The easiest is to write to dmesg and syslog, if a user doesn't monitor those
either, it's their own fault; and the more user friendly one would be to still
auto mount degraded, but read-only.
And mounting read-only will actually cause most distros to fail to boot properly too. You'll generally end up with a system that only half works, and can't do almost anything with it.

Comparing to Ext4, that one appears to have the "errors=continue" behavior by
default, the user has to explicitly request "errors=remount-ro", and I have
never seen anyone use or recommend the third option of "errors=panic", which
is basically the equivalent of the current Btrfs practce.
And the default ext4 behavior tends to make things worse over time. I've lost 3 filesystems over the years because of that default.

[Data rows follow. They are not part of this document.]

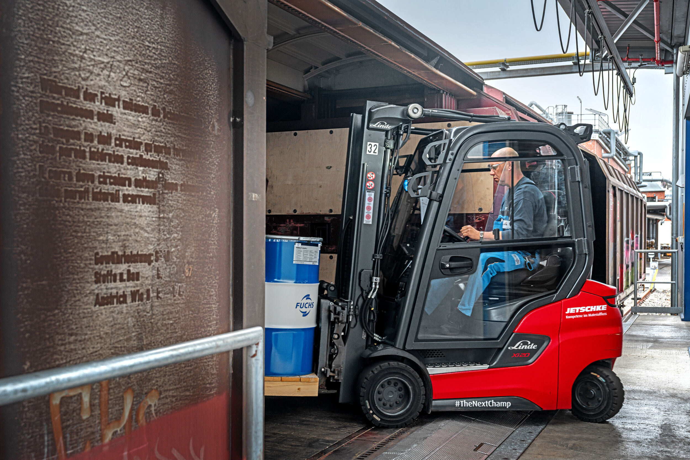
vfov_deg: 34.2
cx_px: 345
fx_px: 747
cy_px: 230
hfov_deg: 49.6
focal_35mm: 39
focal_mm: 39
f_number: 4.5
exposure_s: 1/125
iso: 250
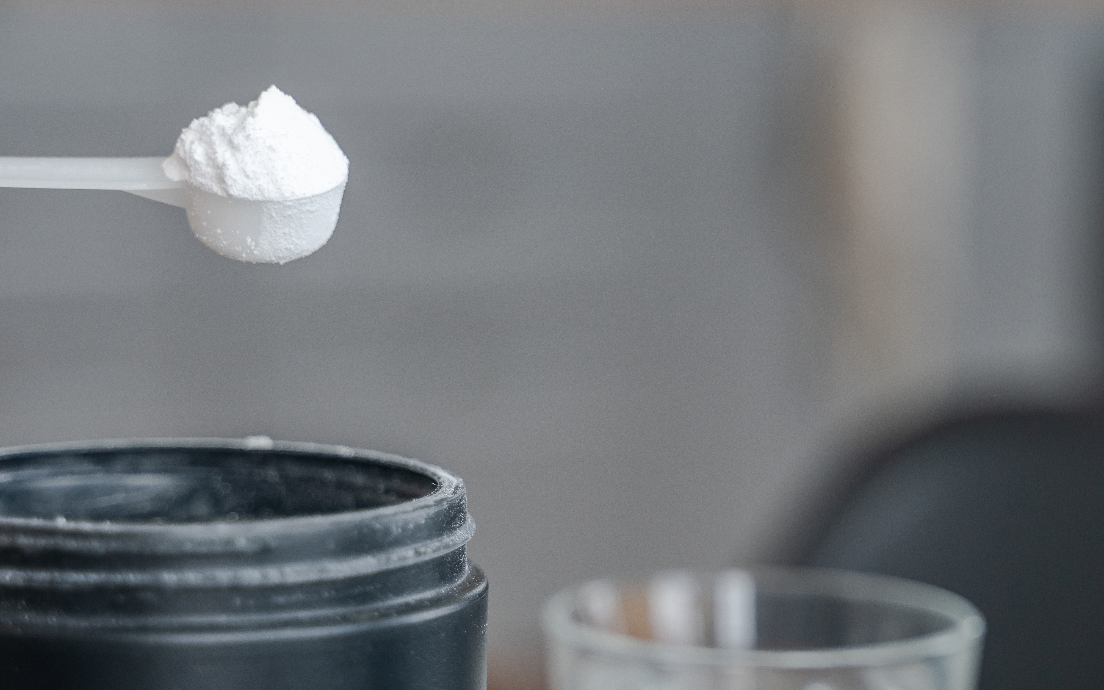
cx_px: 474
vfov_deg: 11.4
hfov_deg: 18.1
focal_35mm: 115
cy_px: 377
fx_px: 3460
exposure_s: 1/80
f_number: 2.8
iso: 500
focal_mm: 75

*) It does not properly handle a device disappearing during operation. (There
is a patchset to add that).

*) It does not properly handle said device returning (under a
different /dev/sdX name, for bonus points).
These are not an easy problem to fix completely, especially considering
that the device is currently guaranteed to reappear under a different
name because BTRFS will still have an open reference on the original
device name.

On top of that, if you've got hardware that's doing this without manual
intervention, you've got much bigger issues than how BTRFS reacts to it.
  No correctly working hardware should be doing this.

Unplugging and replugging a SATA cable of a RAID1 member should never put your
system under the risk of a massive filesystem corruption; you cannot say it
absolutely doesn't with the current implementation.

For a single event like that? Yes, it absolutely should be sanely handled. For that happening repeatedly? In that case, even LVM and MD will eventually fail (how long it takes is non-deterministic and probably NP hard if it happens randomly).

We should absolutely be able to handle someone hot-swapping a storage device while we're running without dying. Beyond sanely going degraded though, pretty much everything else should be up to userspace (including detecting whether or not the newly swapped-in device is the same as the one that got swapped out).